Visual-Textual Association with Hardest and Semi-Hard Negative Pairs Mining for Person Search
This addresses the challenge of matching natural language descriptions to persons in surveillance images, which is an incremental improvement over existing methods by focusing on negative pair mining.
The paper tackles the problem of visual-textual association for person search by proposing a novel approach with attention mechanisms and negative pair mining, achieving a top1 score of 55.32% on the CUHK-PEDES dataset as a new state-of-the-art.

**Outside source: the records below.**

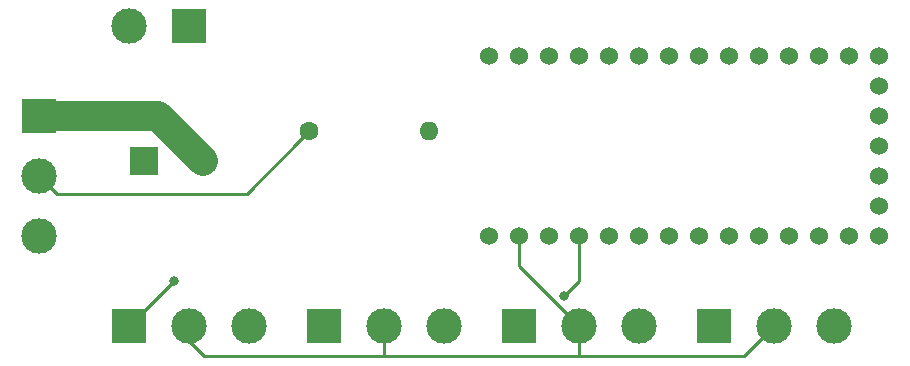
<source format=gbr>
G04 #@! TF.GenerationSoftware,KiCad,Pcbnew,(5.1.9)-1*
G04 #@! TF.CreationDate,2021-02-19T08:05:19-08:00*
G04 #@! TF.ProjectId,desklamp,6465736b-6c61-46d7-902e-6b696361645f,rev?*
G04 #@! TF.SameCoordinates,Original*
G04 #@! TF.FileFunction,Copper,L2,Bot*
G04 #@! TF.FilePolarity,Positive*
%FSLAX46Y46*%
G04 Gerber Fmt 4.6, Leading zero omitted, Abs format (unit mm)*
G04 Created by KiCad (PCBNEW (5.1.9)-1) date 2021-02-19 08:05:19*
%MOMM*%
%LPD*%
G01*
G04 APERTURE LIST*
G04 #@! TA.AperFunction,ComponentPad*
%ADD10C,3.000000*%
G04 #@! TD*
G04 #@! TA.AperFunction,ComponentPad*
%ADD11R,3.000000X3.000000*%
G04 #@! TD*
G04 #@! TA.AperFunction,ComponentPad*
%ADD12C,1.524000*%
G04 #@! TD*
G04 #@! TA.AperFunction,ComponentPad*
%ADD13R,2.400000X2.400000*%
G04 #@! TD*
G04 #@! TA.AperFunction,ComponentPad*
%ADD14C,2.400000*%
G04 #@! TD*
G04 #@! TA.AperFunction,ComponentPad*
%ADD15C,1.600000*%
G04 #@! TD*
G04 #@! TA.AperFunction,ComponentPad*
%ADD16O,1.600000X1.600000*%
G04 #@! TD*
G04 #@! TA.AperFunction,ViaPad*
%ADD17C,0.800000*%
G04 #@! TD*
G04 #@! TA.AperFunction,Conductor*
%ADD18C,0.250000*%
G04 #@! TD*
G04 #@! TA.AperFunction,Conductor*
%ADD19C,2.500000*%
G04 #@! TD*
G04 APERTURE END LIST*
D10*
X200660000Y-123190000D03*
X195580000Y-123190000D03*
D11*
X190500000Y-123190000D03*
X173990000Y-123190000D03*
D10*
X179070000Y-123190000D03*
X184150000Y-123190000D03*
X167640000Y-123190000D03*
X162560000Y-123190000D03*
D11*
X157480000Y-123190000D03*
X140970000Y-123190000D03*
D10*
X146050000Y-123190000D03*
X151130000Y-123190000D03*
D12*
X171450000Y-115570000D03*
X173990000Y-115570000D03*
X176530000Y-115570000D03*
X179070000Y-115570000D03*
X181610000Y-115570000D03*
X184150000Y-115570000D03*
X186690000Y-115570000D03*
X189230000Y-115570000D03*
X191770000Y-115570000D03*
X194310000Y-115570000D03*
X196850000Y-115570000D03*
X199390000Y-115570000D03*
X201930000Y-115570000D03*
X204470000Y-115570000D03*
X204470000Y-113030000D03*
X204470000Y-110490000D03*
X204470000Y-107950000D03*
X204470000Y-105410000D03*
X204470000Y-102870000D03*
X204470000Y-100330000D03*
X201930000Y-100330000D03*
X199390000Y-100330000D03*
X196850000Y-100330000D03*
X194310000Y-100330000D03*
X191770000Y-100330000D03*
X189230000Y-100330000D03*
X186690000Y-100330000D03*
X184150000Y-100330000D03*
X181610000Y-100330000D03*
X179070000Y-100330000D03*
X176530000Y-100330000D03*
X173990000Y-100330000D03*
X171450000Y-100330000D03*
D13*
X142240000Y-109220000D03*
D14*
X147240000Y-109220000D03*
D15*
X156210000Y-106680000D03*
D16*
X166370000Y-106680000D03*
D11*
X146050000Y-97790000D03*
D10*
X140970000Y-97790000D03*
D11*
X133350000Y-105410000D03*
D10*
X133350000Y-110490000D03*
X133350000Y-115570000D03*
D17*
X144780000Y-119380000D03*
X177800000Y-120650000D03*
D18*
X146050000Y-123190000D02*
X146050000Y-124460000D01*
X146050000Y-124460000D02*
X147320000Y-125730000D01*
X193040000Y-125730000D02*
X195580000Y-123190000D01*
X179070000Y-123190000D02*
X179070000Y-125730000D01*
X147320000Y-125730000D02*
X179070000Y-125730000D01*
X179070000Y-125730000D02*
X193040000Y-125730000D01*
X162560000Y-123190000D02*
X162560000Y-125730000D01*
X173990000Y-118110000D02*
X179070000Y-123190000D01*
X173990000Y-115570000D02*
X173990000Y-118110000D01*
X155410001Y-107479999D02*
X156210000Y-106680000D01*
X150900001Y-111989999D02*
X155410001Y-107479999D01*
X134849999Y-111989999D02*
X150900001Y-111989999D01*
X133350000Y-110490000D02*
X134849999Y-111989999D01*
D19*
X143430000Y-105410000D02*
X147240000Y-109220000D01*
X133350000Y-105410000D02*
X143430000Y-105410000D01*
D18*
X144780000Y-119380000D02*
X140970000Y-123190000D01*
X177800000Y-120650000D02*
X179070000Y-119380000D01*
X179070000Y-119380000D02*
X179070000Y-115570000D01*
M02*

</source>
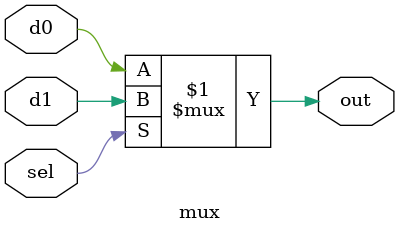
<source format=v>
`timescale 10ns/1ps

module mux(out, d0, d1, sel);
//input
input d0, d1, sel ;

//output 
output out ;

assign out = (sel) ? d1 : d0 ;
endmodule
</source>
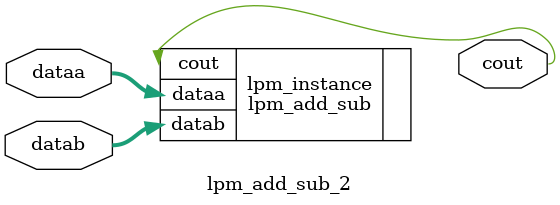
<source format=v>



module lpm_add_sub_2(dataa,datab,cout);
input [3:0] dataa;
input [3:0] datab;
output cout;

lpm_add_sub	lpm_instance(.dataa(dataa),.datab(datab),.cout(cout));
	defparam	lpm_instance.lpm_width = 4;

endmodule

</source>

Searching persons in large-scale image databases with the query of natural language description is a more practical important applications in video surveillance. Intuitively, for person search, the core issue should be visual-textual association, which is still an extremely challenging task, due to the contradiction between the high abstraction of textual description and the intuitive expression of visual images. However, for this task, while positive image-text pairs are always well provided, most existing methods doesn't tackle this problem effectively by mining more reasonable negative pairs. In this paper, we proposed a novel visual-textual association approach with visual and textual attention, and cross-modality hardest and semi-hard negative pair mining. In order to evaluate the effectiveness and feasibility of the proposed approach, we conduct extensive experiments on typical person search datasdet: CUHK-PEDES, in which our approach achieves the top1 score of 55.32% as a new state-of-the-art. Besides, we also evaluate the semi-hard pair mining approach in COCO caption dataset, and validate the effectiveness and complementarity of the methods.